▶ [Exercise brief]: Please return only the lines from the one holding "此時已然是近深夜12點，剛結束表演的她，回到家中開啟" through the one holding "需的衣服，過去在英國就讀的服裝設計底蘊，給了她極大", exactly as they appear in the records below, both ends included.

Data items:
[Start of section]

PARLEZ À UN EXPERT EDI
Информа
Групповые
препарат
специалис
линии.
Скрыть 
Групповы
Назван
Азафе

[End of section]
[Start of section]

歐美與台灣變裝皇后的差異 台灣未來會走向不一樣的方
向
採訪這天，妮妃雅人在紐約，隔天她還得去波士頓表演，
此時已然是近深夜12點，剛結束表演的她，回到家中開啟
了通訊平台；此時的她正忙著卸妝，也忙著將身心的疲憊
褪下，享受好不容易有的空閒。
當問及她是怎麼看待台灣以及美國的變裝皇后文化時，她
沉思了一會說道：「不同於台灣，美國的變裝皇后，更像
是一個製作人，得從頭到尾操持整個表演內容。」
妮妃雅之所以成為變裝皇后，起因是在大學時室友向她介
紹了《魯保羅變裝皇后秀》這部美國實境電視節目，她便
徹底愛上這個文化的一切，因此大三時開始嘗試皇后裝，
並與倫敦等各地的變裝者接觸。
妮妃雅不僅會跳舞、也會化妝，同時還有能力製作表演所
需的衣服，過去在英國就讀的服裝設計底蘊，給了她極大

[End of section]

▶ [Output for this exercise]:
此時已然是近深夜12點，剛結束表演的她，回到家中開啟
了通訊平台；此時的她正忙著卸妝，也忙著將身心的疲憊
褪下，享受好不容易有的空閒。
當問及她是怎麼看待台灣以及美國的變裝皇后文化時，她
沉思了一會說道：「不同於台灣，美國的變裝皇后，更像
是一個製作人，得從頭到尾操持整個表演內容。」
妮妃雅之所以成為變裝皇后，起因是在大學時室友向她介
紹了《魯保羅變裝皇后秀》這部美國實境電視節目，她便
徹底愛上這個文化的一切，因此大三時開始嘗試皇后裝，
並與倫敦等各地的變裝者接觸。
妮妃雅不僅會跳舞、也會化妝，同時還有能力製作表演所
需的衣服，過去在英國就讀的服裝設計底蘊，給了她極大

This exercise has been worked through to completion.